**Try it:**
Retype the records in full, exactly as they stand.

**Records supplied:**

#####

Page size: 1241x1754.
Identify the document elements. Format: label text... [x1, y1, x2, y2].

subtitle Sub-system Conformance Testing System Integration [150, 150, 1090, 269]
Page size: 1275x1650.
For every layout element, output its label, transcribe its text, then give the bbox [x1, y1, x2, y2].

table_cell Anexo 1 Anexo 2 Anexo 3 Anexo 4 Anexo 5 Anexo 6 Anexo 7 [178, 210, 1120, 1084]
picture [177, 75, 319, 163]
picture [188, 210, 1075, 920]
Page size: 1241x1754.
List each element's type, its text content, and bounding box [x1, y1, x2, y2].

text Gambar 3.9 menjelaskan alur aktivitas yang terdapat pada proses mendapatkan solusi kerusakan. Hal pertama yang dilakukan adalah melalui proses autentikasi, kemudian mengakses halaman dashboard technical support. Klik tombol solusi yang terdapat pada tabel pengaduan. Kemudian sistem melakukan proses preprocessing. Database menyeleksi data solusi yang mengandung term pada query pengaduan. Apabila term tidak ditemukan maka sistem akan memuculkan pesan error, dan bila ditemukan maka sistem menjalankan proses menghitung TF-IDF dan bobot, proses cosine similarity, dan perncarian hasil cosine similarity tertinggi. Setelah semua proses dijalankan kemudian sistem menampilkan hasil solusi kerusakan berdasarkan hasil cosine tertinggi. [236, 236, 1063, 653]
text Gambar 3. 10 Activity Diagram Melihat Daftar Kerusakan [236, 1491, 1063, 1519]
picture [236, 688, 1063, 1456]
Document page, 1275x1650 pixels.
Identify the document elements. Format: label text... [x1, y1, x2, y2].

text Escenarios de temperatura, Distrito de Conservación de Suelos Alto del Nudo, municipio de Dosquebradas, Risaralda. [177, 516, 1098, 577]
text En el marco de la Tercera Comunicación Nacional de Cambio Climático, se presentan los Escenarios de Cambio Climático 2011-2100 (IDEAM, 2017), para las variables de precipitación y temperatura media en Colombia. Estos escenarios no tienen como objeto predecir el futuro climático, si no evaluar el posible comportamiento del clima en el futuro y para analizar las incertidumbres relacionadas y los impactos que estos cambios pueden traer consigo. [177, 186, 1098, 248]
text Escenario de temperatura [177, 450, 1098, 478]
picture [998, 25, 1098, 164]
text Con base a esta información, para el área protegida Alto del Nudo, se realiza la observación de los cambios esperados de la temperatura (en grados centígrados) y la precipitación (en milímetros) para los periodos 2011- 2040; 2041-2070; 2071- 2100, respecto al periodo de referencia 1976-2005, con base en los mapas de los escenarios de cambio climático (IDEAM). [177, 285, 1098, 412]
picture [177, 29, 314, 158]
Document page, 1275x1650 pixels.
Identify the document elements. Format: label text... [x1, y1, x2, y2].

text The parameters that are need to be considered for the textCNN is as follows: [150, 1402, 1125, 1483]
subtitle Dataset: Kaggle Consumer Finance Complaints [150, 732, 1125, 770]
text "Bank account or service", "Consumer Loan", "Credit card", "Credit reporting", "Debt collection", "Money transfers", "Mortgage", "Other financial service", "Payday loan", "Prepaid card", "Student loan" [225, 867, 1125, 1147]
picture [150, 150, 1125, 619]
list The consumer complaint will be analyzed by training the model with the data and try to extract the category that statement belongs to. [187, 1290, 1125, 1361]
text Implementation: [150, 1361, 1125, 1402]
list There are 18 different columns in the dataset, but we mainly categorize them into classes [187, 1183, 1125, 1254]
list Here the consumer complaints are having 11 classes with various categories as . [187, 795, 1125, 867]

#####

**Output below:**
Page size: 1241x1754.
Identify the document elements. Format: label text... [x1, y1, x2, y2].

subtitle Sub-system Conformance Testing System Integration [150, 150, 1090, 269]
Page size: 1275x1650.
For every layout element, output its label, transcribe its text, then give the bbox [x1, y1, x2, y2].

table_cell Anexo 1 Anexo 2 Anexo 3 Anexo 4 Anexo 5 Anexo 6 Anexo 7 [178, 210, 1120, 1084]
picture [177, 75, 319, 163]
picture [188, 210, 1075, 920]
Page size: 1241x1754.
List each element's type, its text content, and bounding box [x1, y1, x2, y2].

text Gambar 3.9 menjelaskan alur aktivitas yang terdapat pada proses mendapatkan solusi kerusakan. Hal pertama yang dilakukan adalah melalui proses autentikasi, kemudian mengakses halaman dashboard technical support. Klik tombol solusi yang terdapat pada tabel pengaduan. Kemudian sistem melakukan proses preprocessing. Database menyeleksi data solusi yang mengandung term pada query pengaduan. Apabila term tidak ditemukan maka sistem akan memuculkan pesan error, dan bila ditemukan maka sistem menjalankan proses menghitung TF-IDF dan bobot, proses cosine similarity, dan perncarian hasil cosine similarity tertinggi. Setelah semua proses dijalankan kemudian sistem menampilkan hasil solusi kerusakan berdasarkan hasil cosine tertinggi. [236, 236, 1063, 653]
text Gambar 3. 10 Activity Diagram Melihat Daftar Kerusakan [236, 1491, 1063, 1519]
picture [236, 688, 1063, 1456]
Document page, 1275x1650 pixels.
Identify the document elements. Format: label text... [x1, y1, x2, y2].

text Escenarios de temperatura, Distrito de Conservación de Suelos Alto del Nudo, municipio de Dosquebradas, Risaralda. [177, 516, 1098, 577]
text En el marco de la Tercera Comunicación Nacional de Cambio Climático, se presentan los Escenarios de Cambio Climático 2011-2100 (IDEAM, 2017), para las variables de precipitación y temperatura media en Colombia. Estos escenarios no tienen como objeto predecir el futuro climático, si no evaluar el posible comportamiento del clima en el futuro y para analizar las incertidumbres relacionadas y los impactos que estos cambios pueden traer consigo. [177, 186, 1098, 248]
text Escenario de temperatura [177, 450, 1098, 478]
picture [998, 25, 1098, 164]
text Con base a esta información, para el área protegida Alto del Nudo, se realiza la observación de los cambios esperados de la temperatura (en grados centígrados) y la precipitación (en milímetros) para los periodos 2011- 2040; 2041-2070; 2071- 2100, respecto al periodo de referencia 1976-2005, con base en los mapas de los escenarios de cambio climático (IDEAM). [177, 285, 1098, 412]
picture [177, 29, 314, 158]
Document page, 1275x1650 pixels.
Identify the document elements. Format: label text... [x1, y1, x2, y2].

text The parameters that are need to be considered for the textCNN is as follows: [150, 1402, 1125, 1483]
subtitle Dataset: Kaggle Consumer Finance Complaints [150, 732, 1125, 770]
text "Bank account or service", "Consumer Loan", "Credit card", "Credit reporting", "Debt collection", "Money transfers", "Mortgage", "Other financial service", "Payday loan", "Prepaid card", "Student loan" [225, 867, 1125, 1147]
picture [150, 150, 1125, 619]
list The consumer complaint will be analyzed by training the model with the data and try to extract the category that statement belongs to. [187, 1290, 1125, 1361]
text Implementation: [150, 1361, 1125, 1402]
list There are 18 different columns in the dataset, but we mainly categorize them into classes [187, 1183, 1125, 1254]
list Here the consumer complaints are having 11 classes with various categories as . [187, 795, 1125, 867]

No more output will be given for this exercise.